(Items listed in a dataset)

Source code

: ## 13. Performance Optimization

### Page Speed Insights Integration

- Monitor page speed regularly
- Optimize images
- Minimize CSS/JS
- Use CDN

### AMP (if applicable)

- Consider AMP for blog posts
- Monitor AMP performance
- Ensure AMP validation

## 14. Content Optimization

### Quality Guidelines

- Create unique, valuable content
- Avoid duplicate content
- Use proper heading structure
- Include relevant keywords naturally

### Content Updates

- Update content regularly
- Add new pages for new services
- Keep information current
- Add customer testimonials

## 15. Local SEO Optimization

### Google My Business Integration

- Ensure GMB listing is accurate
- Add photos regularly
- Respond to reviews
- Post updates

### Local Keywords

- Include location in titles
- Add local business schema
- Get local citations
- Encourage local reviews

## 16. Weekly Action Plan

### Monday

» THE PROBLEM
Please reproduce all of the records above word for word, keeping every line unchanged.

» TASK RESULT
Source code

: ## 13. Performance Optimization

### Page Speed Insights Integration

- Monitor page speed regularly
- Optimize images
- Minimize CSS/JS
- Use CDN

### AMP (if applicable)

- Consider AMP for blog posts
- Monitor AMP performance
- Ensure AMP validation

## 14. Content Optimization

### Quality Guidelines

- Create unique, valuable content
- Avoid duplicate content
- Use proper heading structure
- Include relevant keywords naturally

### Content Updates

- Update content regularly
- Add new pages for new services
- Keep information current
- Add customer testimonials

## 15. Local SEO Optimization

### Google My Business Integration

- Ensure GMB listing is accurate
- Add photos regularly
- Respond to reviews
- Post updates

### Local Keywords

- Include location in titles
- Add local business schema
- Get local citations
- Encourage local reviews

## 16. Weekly Action Plan

### Monday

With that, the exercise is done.